Cal is regarded by the specialists as a unique example of the conflict between biology (sex) and culture (gender), where culture initially – though superficially – reigns. Although Calliope presents as a female, Cal’s emergence indicates the apparent superiority of nature; genetic composition directs many of Cal’s desires and impulses from childhood, even if they are not recognized as male traits at the time. The specialists theorize that Cal’s gender identity was established at age two, yet Cal easily adapts to a male gender role. Calliope performs “female” activities as a child – feeding a bottle to a toy doll, for instance – which implies that at some point, Cal identified with the female role. Indeed, certain learned traits, like walking patterns, occasionally reappear in his adulthood. Cultural determination of both nurture and nature cannot be discounted, for the unique cultural heritage shared by generations of Stephanides influences the subsequent intrafamilial marriages. The cultural requirement to marry a Greek girl leads to the marriage between Lefty and Desdesmona, who come from a tiny village with only three eligible females, and this marriage initiates the appearance of Cal’s genetic mutation.
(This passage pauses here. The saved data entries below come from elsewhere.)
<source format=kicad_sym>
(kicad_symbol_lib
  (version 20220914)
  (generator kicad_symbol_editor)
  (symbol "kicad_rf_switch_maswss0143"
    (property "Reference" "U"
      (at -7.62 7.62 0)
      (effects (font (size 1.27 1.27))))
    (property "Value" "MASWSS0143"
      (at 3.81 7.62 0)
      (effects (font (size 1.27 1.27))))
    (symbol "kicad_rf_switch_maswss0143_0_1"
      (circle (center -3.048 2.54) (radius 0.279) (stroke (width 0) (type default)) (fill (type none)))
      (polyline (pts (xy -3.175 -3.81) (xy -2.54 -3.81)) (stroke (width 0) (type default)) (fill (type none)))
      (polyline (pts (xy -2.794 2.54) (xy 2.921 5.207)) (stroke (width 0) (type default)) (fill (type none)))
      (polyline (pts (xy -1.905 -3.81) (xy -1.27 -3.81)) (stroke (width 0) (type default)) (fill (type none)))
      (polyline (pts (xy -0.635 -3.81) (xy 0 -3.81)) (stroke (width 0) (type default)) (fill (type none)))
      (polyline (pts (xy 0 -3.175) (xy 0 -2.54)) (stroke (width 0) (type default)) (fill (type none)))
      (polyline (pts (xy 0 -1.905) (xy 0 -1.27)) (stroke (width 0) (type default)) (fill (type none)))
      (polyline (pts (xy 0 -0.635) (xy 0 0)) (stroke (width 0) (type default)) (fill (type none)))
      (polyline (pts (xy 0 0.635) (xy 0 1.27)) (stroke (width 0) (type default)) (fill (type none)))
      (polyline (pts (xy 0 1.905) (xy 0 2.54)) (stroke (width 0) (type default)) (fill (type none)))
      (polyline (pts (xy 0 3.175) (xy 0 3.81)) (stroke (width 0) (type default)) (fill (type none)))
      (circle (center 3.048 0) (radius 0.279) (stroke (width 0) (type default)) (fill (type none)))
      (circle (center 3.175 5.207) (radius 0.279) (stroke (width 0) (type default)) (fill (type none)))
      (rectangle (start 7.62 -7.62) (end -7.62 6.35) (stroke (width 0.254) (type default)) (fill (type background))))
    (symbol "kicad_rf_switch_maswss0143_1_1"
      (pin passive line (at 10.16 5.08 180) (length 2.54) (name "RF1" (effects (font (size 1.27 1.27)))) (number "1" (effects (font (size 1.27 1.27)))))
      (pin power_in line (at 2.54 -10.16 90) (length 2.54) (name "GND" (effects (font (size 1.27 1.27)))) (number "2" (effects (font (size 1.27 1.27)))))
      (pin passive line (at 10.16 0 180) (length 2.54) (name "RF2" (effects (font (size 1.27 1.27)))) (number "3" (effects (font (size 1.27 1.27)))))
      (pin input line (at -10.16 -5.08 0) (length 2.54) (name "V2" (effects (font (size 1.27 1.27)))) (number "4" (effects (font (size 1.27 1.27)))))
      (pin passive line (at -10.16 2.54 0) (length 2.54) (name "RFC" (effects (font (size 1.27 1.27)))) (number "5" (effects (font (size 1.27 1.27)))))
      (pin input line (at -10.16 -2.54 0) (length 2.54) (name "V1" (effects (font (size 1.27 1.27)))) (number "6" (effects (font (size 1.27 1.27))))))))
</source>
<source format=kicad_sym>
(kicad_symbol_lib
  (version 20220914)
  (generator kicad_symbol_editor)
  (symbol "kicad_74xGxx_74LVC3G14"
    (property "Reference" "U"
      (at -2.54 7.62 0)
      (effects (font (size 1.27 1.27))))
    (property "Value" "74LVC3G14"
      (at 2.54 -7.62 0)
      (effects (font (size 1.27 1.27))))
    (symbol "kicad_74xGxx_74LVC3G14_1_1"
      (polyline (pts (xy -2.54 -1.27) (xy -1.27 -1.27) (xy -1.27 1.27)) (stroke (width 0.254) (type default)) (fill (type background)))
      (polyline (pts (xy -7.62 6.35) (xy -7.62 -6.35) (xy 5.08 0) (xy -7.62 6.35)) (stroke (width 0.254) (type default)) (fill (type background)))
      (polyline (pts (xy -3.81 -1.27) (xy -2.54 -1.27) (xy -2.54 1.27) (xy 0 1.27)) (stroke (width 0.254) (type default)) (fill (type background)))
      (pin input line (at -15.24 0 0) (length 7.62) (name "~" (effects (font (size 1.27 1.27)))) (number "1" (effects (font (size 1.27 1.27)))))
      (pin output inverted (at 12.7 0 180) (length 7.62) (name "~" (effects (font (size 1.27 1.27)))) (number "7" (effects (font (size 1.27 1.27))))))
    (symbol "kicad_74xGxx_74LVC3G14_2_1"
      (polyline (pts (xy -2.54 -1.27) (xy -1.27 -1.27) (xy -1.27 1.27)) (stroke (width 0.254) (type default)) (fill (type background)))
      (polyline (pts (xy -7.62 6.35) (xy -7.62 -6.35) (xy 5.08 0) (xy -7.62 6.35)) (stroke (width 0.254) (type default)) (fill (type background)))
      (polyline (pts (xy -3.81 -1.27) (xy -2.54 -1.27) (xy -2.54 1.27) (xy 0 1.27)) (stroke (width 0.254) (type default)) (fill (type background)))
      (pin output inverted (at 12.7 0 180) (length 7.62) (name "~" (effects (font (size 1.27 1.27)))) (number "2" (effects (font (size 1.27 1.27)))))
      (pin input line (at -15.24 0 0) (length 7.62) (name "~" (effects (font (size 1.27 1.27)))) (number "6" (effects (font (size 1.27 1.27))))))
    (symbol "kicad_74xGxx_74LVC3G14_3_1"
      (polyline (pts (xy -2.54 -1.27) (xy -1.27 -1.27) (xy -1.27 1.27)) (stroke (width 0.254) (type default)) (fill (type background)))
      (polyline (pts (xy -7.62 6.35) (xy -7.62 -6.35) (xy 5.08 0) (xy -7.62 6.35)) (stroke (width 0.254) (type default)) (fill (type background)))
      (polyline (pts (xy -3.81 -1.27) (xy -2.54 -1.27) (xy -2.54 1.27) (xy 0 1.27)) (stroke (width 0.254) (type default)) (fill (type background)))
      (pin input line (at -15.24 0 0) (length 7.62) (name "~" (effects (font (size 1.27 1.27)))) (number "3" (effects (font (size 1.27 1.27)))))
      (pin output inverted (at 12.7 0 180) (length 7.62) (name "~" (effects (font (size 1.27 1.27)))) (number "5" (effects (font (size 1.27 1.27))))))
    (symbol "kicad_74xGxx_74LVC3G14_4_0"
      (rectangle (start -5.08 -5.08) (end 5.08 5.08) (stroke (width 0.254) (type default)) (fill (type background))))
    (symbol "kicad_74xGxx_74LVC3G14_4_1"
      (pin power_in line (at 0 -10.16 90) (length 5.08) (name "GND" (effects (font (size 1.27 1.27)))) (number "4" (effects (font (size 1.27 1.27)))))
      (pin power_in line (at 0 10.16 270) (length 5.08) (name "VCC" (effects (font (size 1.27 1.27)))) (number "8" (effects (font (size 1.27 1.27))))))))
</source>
Cal also implies that motifs and scenarios are passed in DNA from parents to children; Tessie and Milton seem to repeat the same courting and marriage scenario that earlier unites Lefty and Desdemona. The repetition within families apparently supports Desdemona’s theory that fate is largely a genetically-written instinct.

Evaluation: Eugenides tells Cal’s story with genuine sympathy, without sensationalizing the concept of hermaphroditism or gender transformations. While Cal’s perspective is distinctly colored by his culture, this story resonates beyond Greek traditions and can be applied to wider conflicts between genes and social influence.